Edeka Nord provides digital receipt without registration
Edeka Nord is the first retail company in Germany to offer its customers digital receipts without the need for the shoppers to identify themselves. Who stands behind the solution reveals the server site on which the receipt is provided: It is the cloud solution eMailBon from GK Software.
Earlier this month, the daily newspaper Hamburger Abendblatt reported enthusiastically that Edeka saves tons of paper finding a digital solution for the legal obligation to issue receipts. In fact, however, Edeka Group has been offering digital receipts for some time – as part of its Genuss Plus app.
What first caught the attention of our colleagues from Hamburger Abendblatt is a new solution that only Edeka Region Nord has been using so far. And this solution is indeed revolutionary, although other retail companies such as Lidl and Rewe have also long offered a digital receipt.
But unlike Lidl and Rewe, customers at Edeka Nord do not have to identify themselves to receive digital receipts. And this could be the breakthrough for avoiding costs and paper waste. Until now, digital receipts have been reserved for a limited circle of users who have registered, for example in apps. For all who wanted to shop anonymously, the receipt had to be printed.
Customers do not have to register
If a customer decides to receive a digital receipt in a sales outlet belonging to Edeka Nord, a QR code appears on the customer display next to the payment amount for 15 seconds. This can be scanned without an app using the smartphone camera.
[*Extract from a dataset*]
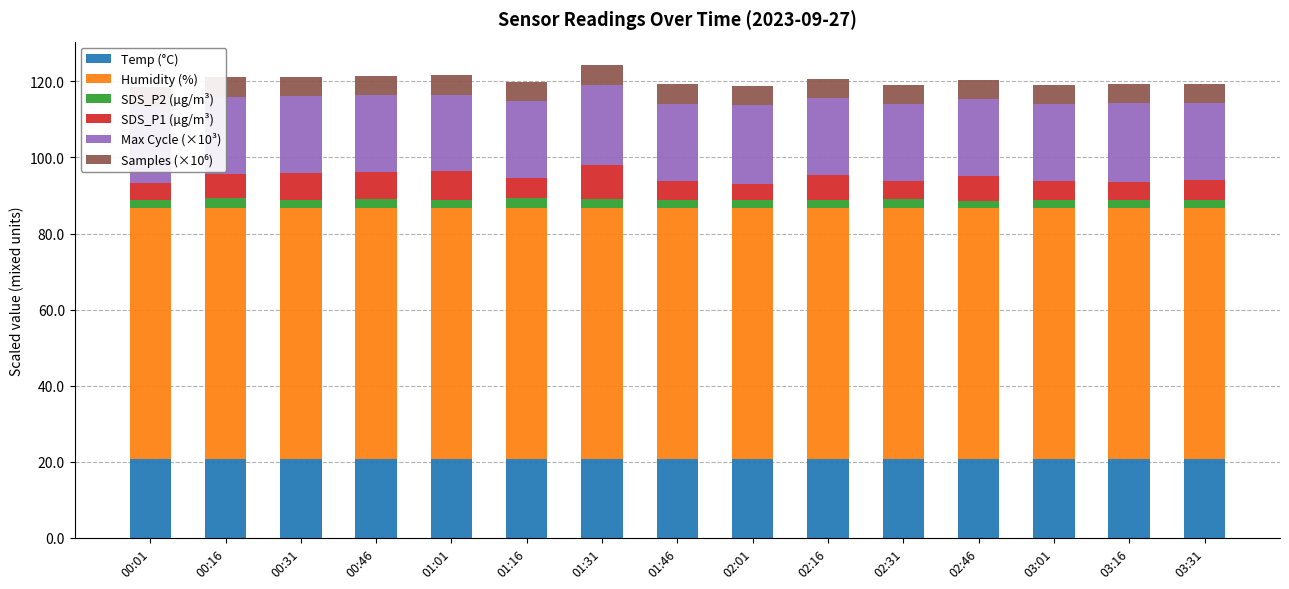

What is the label of the 6th bar from the right?

02:16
If customers scans the QR code, they are automatically taken to a server page with the digital receipt.
It is stored there for one day and can be downloaded as a pdf file and then saved according to the customer’s wishes. The URL also indicates which technological solution is involved: It is the cloud solution eMailBon from its POS software provider GK Software that Edeka Nord uses here.
Concerns that the procedure would delay the checkout process only apply to a very limited extent. According to observations of the Retail Optimiser in Hamburg, only very few customers actually scan the barcode. Their wish is often to simply not get a receipt at all. And that is fine, because the legal regulation does not oblige the customer to receive a receipt. It merely forces the retailer to provide a digital one if a printed one is not desired.